By Kenar Charchaflian
(asbarez.com) This was going to be my fourth trip to Armenia and naturally I could not wait to step foot back into the country where I feel most at home. This trip, however, was unlike my other visits—I was not visiting with family, nor was I participating in volunteer work. Instead, I had the honor of representing the Armenian Youth Federation-Youth Organization of the Armenian Revolutionary Federation-Dashnaktsutyun (AYF-YOARF) Eastern Region United States at the Armenian Revolutionary Federation-Dashnaktsutyun (ARF-D) Junior World Conference alongside my fellow ungeroohi, Ani Khachatourian.
The conference, which took place at the ARF-D Aram Manoukian Youth Office in Yerevan, was organized by the ARF-D Bureau Youth Office, and headed by the Director of ARF-D Youth Affairs, unger Sarkis Mkrtchian. The meeting was attended by 25 delegates from 12 regions across the world—including the United States, Syria, Lebanon, the United Arab Emirates, Holland, Iran, Cyprus, France, Javakhk, Artsakh (Nagorno-Karabagh), and Armenia. Unger Sasoun Nersesyan from ARF-D Armenia’s Supreme Council was also present and addressed the attendees during the opening and closing sessions of the conference.
The three-day meeting began with a presentation from each region and the ARF-D Youth Office, in which a two-year report of past activities was given. A question and answer session followed, which allowed the attendees to better learn the dynamics of the various organizations. The rest of the agenda was filled with fruitful discussions comprised of: how to train future Junior Advisors; how to strengthen ties with Juniors’ parents; obstacles the junior advisors face; the importance of retaining the ARF-D in educating the Juniors; and the importance of having a successful transition rate of Junior to Senior members.

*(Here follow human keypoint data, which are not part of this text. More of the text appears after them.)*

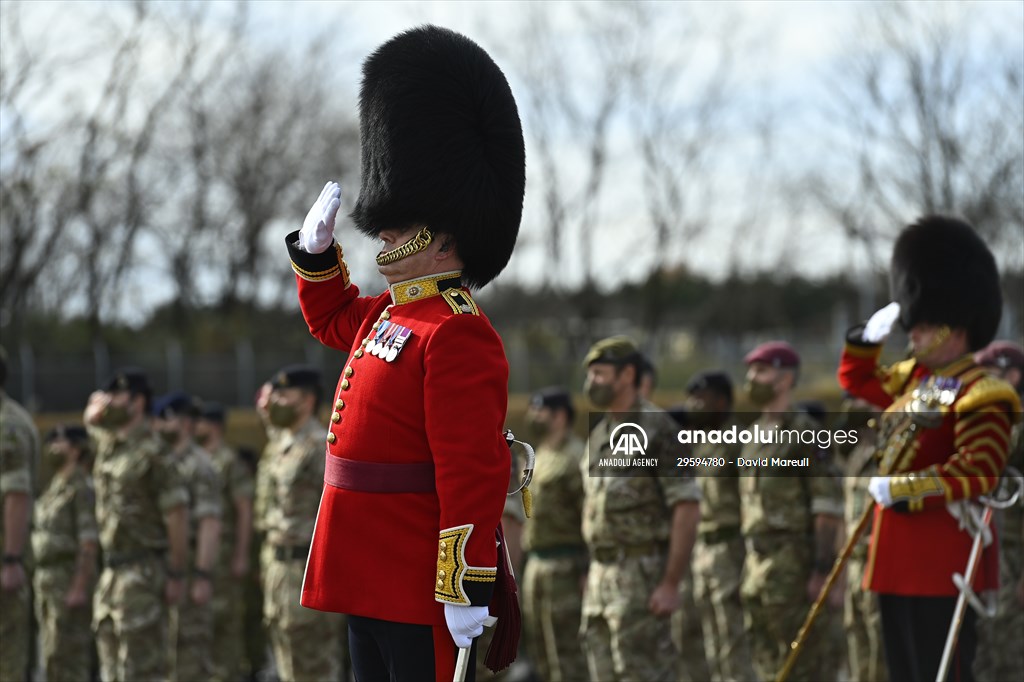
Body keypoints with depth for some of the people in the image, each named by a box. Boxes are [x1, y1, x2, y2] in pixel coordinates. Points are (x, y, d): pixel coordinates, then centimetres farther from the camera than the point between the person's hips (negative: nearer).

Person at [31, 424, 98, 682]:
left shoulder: (82, 487, -11)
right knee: (53, 658, 9)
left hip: (71, 584, -9)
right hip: (48, 583, 9)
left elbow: (89, 543, -18)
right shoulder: (55, 487, 18)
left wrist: (79, 588, -23)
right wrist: (39, 578, 17)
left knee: (67, 656, -11)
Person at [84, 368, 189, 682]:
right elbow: (92, 417, 31)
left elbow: (177, 515, -14)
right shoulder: (107, 442, 10)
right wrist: (99, 404, 6)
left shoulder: (152, 452, -13)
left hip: (143, 571, -9)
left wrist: (177, 574, -15)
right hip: (112, 570, 9)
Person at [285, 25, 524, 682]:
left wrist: (468, 592, -26)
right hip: (371, 585, 10)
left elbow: (474, 475, -23)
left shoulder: (457, 335, -17)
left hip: (426, 595, -10)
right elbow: (331, 316, 40)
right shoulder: (386, 314, 14)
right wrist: (316, 250, 22)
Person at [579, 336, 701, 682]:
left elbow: (687, 508, -16)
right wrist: (596, 575, 16)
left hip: (642, 573, -8)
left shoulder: (658, 430, -11)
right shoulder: (600, 435, 15)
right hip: (601, 576, 8)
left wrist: (671, 584, -20)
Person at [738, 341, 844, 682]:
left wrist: (822, 570, -19)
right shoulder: (757, 434, 17)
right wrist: (750, 565, 18)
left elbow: (827, 508, -14)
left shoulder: (803, 433, -10)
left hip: (795, 564, -9)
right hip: (758, 563, 9)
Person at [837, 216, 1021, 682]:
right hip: (898, 556, 9)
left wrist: (901, 489, -22)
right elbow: (855, 380, 32)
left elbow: (978, 472, -23)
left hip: (941, 558, -9)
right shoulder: (914, 380, 15)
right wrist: (871, 336, 13)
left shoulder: (979, 396, -12)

One of the highlighted talking points throughout the conference was the value of making sure our work in our regions is transparent with the regions across the world, but most importantly with Armenia. The significance of holding similar events in the future and creating new ways to use technology to bring our regions closer will only allow for more collaborated events and projects to take place.
During the meetings, I continuously felt humbled and proud that Ani and I were given the opportunity to travel to our homeland and take part in discussions with fellow ungers who although we had never met, had more similarities than people we had known for most of our lives.
“To my right, I had ungers from Artsakh, to my left I had Ungers from Holland, and in between I realized that none of these people were here for themselves. They were here for the future of our badanis (Juniors), our nation, and our cause,” said Khachatourian.
As our days were coming to an end, and the sad reality of leaving Armenia was settling in, I kept thinking how I was going to return to my region and be able to transition and implement my thoughts and experiences to my fellow members. Although leaving Armenia has naturally been accompanied by many tears in my eyes, this time there was an excitement and fire within my heart to share how amazing the work of our organization and the importance of our Juniors can be. This meeting opened up my eyes to see how powerful and influential our organization is; I cannot wait to see the strides we take in the forthcoming years.
Our Juniors are not only our future, but the focus of our present. They are the protectors of our nation; they are the hope for the Armenian people.
«Քաջ պատանի… դուք էք յոյսը Հայաստանի:»
“Kach badani… Duk ek huysuh Hayasdani.”